After a while I headed back along the road and across the heavily scaffolded footbridge to Thorpe Marsh. There wasn't much on the flood and a pair of Kestrels were the only birds of interest flying around. When I got as far as the wooded area between the path and the river I decided to have a look for some fungi. I moved closer to one of the ditches and nearly stood on a Jack Snipe! It flew up from a couple of feet away, silently flew across the path and dipped down close by but out of sight amongst the rushes. This brief encounter was all the better for being the first time I've seen a Jack Snipe here for about five years.

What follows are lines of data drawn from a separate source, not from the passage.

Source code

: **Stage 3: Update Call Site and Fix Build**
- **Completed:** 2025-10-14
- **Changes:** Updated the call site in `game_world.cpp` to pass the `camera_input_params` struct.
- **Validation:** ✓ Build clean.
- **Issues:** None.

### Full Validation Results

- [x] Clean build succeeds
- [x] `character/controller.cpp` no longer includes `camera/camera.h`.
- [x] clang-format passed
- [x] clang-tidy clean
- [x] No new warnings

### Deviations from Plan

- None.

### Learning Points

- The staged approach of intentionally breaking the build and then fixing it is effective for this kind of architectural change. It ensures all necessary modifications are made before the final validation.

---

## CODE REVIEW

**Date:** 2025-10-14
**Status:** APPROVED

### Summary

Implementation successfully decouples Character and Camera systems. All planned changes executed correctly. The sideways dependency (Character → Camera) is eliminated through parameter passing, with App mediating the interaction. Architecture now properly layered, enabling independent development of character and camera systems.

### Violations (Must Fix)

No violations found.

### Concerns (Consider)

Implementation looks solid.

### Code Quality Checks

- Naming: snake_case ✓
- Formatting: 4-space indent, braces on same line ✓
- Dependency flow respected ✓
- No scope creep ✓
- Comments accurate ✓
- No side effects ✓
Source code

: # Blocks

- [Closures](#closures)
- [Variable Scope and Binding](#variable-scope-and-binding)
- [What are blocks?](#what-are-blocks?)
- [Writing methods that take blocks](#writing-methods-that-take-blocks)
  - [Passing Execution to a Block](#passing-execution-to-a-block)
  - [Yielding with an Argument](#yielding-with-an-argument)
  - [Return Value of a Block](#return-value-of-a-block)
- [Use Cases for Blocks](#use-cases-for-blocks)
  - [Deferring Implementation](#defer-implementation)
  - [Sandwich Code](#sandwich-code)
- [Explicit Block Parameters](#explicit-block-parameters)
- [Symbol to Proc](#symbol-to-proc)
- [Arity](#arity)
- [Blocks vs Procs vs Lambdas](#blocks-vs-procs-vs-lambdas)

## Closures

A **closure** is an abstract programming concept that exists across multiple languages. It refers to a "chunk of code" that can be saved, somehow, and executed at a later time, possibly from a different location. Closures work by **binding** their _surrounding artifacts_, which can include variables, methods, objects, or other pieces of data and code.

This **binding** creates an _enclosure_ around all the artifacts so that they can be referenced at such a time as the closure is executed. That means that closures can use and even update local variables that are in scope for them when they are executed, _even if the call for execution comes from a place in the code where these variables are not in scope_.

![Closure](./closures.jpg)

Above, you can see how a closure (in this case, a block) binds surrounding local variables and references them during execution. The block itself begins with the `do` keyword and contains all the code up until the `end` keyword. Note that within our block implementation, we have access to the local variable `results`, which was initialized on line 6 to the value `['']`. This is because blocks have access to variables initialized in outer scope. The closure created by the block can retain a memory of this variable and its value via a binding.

I carried on as far as Bungalow Lane, checking extra carefully for any more Jack Snipe, but without success. I suspect there are a few (along with lots of Common Snipe) scattered throughout the innaccessible parts of the marsh. In terms of fungi I found a small Scarlet Elf Cup, Willow Barkspot, Blushing Bracket, Southern Bracket, Turkeytail, Velvet Shank and probable Bleeding Broadleaf Crust.


On the broad there were lots of gulls, 10 Pochard, c30 Gadwall and c40 Tufted Duck, plus some Lapwings on the shingle spit. Whilst I was scanning through the gulls I spotted a large bird of prey fly through my view. It dipped below the reeds, but when it emerged I was able to ID it as a Marsh Harrier. Marsh Harriers are fairly regular at Thorpe, but given my visits here are more sporadic than Whitlingham it was still a good patch bird to see early in the year. On my way back to the railway bridge I spotted a male Sparrowhawk perched up too so quite a productive visit!